Trato de pensar algo, pero soy incapaz, solo veo el techo encima de mí, me fijo en la estructura de la pintura al gotelé y no recuerdo cuando fue la última vez que pinté la casa. Me gusta el gotelé, me parece el único detalle artístico en mi habitación,
desprovista de cualquier otra cosa que no sean revistas y libros viejos, por cierto bastante desordenados. Tengo que hacer algo, y aunque un tanto somnoliento hago un esfuerzo y me levanto. Voy al salón y miro hacia la calle a través del ventanal, desde dentro se percibe el frío y se nota una ligera brisa que mueve la copa de los árboles cerca de casa. Hay un pino, pero no tengo ni idea del nombre de los demás. Tengo que enterarme, toda la vida ahí y soy incapaz de decir a que especie pertenecen. También hay algunos arbustos y a lo lejos un ciprés, ese es demasiado especial para no conocerlo. Lógicamente casi de inmediato me acuerdo del monasterio Silos y su famoso árbol y de J.M. Gironella, un escritor catalán que rememoró la Segunda República y la guerra civil en tres libros que acabaron teniendo mucho éxito, el primero de ellos “Los cipreses creen en Dios”(*).

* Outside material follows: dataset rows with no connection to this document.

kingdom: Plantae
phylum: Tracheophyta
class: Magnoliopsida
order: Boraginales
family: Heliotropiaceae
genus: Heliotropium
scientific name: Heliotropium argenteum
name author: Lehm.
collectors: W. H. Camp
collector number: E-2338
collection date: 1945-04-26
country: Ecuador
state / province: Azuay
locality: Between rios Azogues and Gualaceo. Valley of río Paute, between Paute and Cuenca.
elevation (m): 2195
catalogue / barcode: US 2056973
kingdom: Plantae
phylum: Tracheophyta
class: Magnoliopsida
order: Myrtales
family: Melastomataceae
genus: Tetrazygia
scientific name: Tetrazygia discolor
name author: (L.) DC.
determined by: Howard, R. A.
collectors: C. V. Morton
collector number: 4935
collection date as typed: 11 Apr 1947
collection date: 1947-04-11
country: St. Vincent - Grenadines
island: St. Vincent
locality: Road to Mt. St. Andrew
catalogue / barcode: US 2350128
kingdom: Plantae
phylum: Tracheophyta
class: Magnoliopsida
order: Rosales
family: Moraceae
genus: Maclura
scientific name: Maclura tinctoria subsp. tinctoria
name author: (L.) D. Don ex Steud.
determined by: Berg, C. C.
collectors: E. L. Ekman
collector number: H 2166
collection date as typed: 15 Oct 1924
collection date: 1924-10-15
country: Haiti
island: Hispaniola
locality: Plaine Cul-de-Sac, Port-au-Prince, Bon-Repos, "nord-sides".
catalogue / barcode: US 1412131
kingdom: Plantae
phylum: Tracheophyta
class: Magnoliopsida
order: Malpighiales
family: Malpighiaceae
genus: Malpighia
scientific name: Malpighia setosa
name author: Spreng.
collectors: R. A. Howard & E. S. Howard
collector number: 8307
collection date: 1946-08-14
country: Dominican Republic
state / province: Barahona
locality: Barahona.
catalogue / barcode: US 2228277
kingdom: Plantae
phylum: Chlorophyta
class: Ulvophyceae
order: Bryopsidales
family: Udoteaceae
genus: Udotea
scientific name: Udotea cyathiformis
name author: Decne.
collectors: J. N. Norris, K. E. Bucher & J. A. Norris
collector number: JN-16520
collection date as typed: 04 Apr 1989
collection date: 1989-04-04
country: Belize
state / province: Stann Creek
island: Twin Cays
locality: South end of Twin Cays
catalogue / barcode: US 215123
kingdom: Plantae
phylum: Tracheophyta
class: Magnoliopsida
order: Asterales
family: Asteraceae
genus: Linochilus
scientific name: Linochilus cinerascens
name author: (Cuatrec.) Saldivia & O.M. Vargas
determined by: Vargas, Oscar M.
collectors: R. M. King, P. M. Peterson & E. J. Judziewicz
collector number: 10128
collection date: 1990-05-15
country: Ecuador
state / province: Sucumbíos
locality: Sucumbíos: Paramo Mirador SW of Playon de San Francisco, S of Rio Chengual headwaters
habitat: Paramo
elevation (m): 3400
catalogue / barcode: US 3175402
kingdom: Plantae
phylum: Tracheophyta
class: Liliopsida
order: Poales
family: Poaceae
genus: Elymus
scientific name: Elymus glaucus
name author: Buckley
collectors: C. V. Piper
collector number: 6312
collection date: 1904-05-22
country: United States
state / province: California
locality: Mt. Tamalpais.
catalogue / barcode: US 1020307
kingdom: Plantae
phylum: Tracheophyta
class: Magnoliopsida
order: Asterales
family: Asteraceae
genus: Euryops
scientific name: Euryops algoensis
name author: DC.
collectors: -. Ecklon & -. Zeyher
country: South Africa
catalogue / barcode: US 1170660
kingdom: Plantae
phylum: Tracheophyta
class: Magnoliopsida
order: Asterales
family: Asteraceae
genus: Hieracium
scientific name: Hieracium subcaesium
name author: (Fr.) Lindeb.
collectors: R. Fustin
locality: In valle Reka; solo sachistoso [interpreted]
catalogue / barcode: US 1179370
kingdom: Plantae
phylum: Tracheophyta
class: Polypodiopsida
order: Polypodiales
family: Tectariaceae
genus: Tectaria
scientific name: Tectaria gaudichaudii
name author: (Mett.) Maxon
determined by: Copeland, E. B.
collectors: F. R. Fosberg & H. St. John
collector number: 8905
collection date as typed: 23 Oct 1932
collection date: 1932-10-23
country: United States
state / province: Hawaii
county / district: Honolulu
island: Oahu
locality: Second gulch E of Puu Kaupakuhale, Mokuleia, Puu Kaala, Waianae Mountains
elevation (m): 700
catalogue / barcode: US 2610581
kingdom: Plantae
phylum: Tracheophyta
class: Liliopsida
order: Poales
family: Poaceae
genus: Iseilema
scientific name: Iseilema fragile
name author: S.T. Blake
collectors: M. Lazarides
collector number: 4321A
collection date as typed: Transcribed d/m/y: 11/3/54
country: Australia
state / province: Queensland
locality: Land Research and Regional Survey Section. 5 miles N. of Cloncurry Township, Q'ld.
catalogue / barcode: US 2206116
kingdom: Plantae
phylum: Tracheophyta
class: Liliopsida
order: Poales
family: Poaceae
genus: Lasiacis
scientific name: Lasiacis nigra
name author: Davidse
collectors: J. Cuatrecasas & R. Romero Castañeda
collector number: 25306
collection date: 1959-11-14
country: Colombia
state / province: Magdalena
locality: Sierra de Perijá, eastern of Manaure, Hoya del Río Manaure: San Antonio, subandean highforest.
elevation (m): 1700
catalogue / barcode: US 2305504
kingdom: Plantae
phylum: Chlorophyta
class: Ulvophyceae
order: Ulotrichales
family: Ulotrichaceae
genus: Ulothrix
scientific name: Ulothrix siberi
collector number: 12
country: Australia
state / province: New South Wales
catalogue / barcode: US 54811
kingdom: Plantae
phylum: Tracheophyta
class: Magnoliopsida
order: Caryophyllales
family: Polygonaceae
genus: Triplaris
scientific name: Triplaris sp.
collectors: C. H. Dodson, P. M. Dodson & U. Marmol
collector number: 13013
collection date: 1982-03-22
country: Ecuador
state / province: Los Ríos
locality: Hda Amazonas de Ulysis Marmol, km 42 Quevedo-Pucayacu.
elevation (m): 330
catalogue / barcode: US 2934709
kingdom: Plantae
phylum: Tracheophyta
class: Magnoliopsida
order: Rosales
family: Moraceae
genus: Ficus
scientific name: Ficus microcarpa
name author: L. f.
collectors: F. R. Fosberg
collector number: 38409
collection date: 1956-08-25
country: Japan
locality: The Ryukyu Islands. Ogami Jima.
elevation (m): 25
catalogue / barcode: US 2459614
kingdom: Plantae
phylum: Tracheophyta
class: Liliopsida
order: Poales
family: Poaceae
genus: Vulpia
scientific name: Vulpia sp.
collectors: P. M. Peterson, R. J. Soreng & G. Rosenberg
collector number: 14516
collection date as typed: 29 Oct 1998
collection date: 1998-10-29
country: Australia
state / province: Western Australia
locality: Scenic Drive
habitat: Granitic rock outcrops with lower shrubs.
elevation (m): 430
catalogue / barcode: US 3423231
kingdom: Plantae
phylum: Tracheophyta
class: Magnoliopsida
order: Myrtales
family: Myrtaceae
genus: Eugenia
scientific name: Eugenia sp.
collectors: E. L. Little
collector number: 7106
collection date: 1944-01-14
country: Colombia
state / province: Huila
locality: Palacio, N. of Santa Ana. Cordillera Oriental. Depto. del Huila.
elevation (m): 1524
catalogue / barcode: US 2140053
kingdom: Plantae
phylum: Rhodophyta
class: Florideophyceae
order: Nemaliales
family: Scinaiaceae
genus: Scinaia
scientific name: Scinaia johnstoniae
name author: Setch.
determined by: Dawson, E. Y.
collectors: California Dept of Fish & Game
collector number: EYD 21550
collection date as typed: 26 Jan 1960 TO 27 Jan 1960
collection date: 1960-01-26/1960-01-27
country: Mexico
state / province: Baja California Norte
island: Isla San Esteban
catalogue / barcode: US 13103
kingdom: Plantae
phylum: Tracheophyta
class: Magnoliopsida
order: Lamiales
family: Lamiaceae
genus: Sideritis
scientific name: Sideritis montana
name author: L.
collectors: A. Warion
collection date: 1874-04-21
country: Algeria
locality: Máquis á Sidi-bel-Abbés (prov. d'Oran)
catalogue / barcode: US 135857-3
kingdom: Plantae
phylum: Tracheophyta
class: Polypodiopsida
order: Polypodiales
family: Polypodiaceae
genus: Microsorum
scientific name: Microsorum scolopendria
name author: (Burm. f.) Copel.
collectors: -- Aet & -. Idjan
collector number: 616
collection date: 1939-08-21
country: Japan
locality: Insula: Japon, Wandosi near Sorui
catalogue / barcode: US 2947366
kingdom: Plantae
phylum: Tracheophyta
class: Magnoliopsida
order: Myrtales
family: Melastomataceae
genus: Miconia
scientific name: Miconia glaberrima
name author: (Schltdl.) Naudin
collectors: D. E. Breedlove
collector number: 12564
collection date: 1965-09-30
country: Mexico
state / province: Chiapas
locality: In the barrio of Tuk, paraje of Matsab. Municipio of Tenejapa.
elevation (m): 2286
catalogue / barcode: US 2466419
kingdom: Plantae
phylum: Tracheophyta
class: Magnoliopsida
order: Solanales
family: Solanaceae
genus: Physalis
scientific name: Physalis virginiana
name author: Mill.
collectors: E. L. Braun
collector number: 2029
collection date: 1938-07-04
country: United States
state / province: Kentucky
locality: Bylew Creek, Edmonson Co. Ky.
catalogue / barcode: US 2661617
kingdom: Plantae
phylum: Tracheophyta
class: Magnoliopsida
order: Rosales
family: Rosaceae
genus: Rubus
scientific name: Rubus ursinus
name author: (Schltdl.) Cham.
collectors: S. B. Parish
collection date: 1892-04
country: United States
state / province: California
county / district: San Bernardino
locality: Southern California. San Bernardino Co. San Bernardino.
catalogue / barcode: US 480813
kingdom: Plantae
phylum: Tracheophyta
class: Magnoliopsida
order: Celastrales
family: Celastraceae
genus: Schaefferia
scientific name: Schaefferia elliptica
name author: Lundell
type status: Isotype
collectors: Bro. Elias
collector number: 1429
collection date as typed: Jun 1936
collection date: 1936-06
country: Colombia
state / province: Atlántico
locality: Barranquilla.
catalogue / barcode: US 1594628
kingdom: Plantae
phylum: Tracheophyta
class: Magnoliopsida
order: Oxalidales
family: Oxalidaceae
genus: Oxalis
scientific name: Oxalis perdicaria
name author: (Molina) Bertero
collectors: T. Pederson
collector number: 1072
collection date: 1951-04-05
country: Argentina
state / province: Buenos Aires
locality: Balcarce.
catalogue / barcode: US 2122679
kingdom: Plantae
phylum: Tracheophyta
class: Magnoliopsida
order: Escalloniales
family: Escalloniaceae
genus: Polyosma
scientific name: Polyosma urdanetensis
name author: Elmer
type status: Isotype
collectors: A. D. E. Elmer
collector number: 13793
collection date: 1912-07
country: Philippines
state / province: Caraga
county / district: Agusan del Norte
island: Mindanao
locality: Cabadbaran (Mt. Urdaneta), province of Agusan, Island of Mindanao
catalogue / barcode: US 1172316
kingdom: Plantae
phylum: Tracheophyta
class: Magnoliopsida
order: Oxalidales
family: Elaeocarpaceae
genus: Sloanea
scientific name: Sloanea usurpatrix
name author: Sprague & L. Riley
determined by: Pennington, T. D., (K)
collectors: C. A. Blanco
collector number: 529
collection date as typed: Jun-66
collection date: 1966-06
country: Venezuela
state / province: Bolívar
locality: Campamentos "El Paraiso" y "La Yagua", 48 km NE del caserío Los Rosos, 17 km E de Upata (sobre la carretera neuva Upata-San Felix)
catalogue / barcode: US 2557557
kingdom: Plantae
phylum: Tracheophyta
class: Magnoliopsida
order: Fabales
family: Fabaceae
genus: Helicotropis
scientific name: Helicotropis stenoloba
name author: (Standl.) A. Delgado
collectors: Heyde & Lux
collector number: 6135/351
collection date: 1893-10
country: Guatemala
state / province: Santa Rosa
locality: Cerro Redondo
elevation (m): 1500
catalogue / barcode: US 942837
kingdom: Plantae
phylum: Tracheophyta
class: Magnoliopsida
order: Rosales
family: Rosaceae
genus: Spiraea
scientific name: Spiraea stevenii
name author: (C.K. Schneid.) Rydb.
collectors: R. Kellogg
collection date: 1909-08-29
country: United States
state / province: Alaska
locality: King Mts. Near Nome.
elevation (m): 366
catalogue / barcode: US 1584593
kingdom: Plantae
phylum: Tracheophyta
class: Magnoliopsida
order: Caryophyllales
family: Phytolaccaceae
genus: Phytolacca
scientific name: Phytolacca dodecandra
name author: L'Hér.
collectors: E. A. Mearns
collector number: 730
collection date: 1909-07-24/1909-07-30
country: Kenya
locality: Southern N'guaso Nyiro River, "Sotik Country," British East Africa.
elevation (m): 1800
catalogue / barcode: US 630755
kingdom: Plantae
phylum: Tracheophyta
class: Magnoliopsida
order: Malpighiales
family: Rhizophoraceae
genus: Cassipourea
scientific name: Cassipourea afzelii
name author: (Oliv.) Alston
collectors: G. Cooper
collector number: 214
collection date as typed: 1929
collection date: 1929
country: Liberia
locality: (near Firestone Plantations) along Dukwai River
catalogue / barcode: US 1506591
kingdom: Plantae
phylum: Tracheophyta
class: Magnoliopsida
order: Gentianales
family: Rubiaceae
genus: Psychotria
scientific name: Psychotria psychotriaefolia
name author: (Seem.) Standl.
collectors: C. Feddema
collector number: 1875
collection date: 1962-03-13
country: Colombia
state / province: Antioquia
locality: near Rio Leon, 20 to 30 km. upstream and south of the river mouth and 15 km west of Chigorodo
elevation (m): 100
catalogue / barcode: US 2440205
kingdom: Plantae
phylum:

Acabo sentándome en el sofá y me quedo un rato mirando hacia adelante por encima del televisor, y poco después sacudo la cabeza tratando de volver a la realidad. Pero no sé qué significa para mí verdaderamente la realidad. La realidad que vivo no me gusta, pero no sé vivir otra. Me siento triste, aunque no exactamente triste, sino algo que debe andar entre la depresión y la tristeza. Más que depresión yo diría que melancolía. Me gusta ese nombre terrible, quizás porque se lee con frecuencia en la literatura romántica. Pienso en Machado y recuerdo en alta voz “melancolía de lluvia tras los cristales”. Oigo mi propia voz resonando y perdiéndose pasillo adelante.
Me decido a poner música. No quiero una música que me saque de este estado. Al contrario, quiero una música que ahonde en él, que lo traiga a la superficie. Una música que me ponga en contacto con lo que rechazo pero que sé que está ahí adentro, siempre a la espera. Por fin pongo la obertura de Las Hébridas de Félix Mendelssohn., La cueva de Fingal. Es profunda, imponente, desgarradora, impetuosa. El mar batiendo sordamente contra los acantilados. Soy yo, me digo.
Por fin puedo llorar.
(*) Pude acordarme de “La sombre del ciprés es alargada” Miguel Delibes pero no se me ocurrió. Debe ser porque detesto la caza.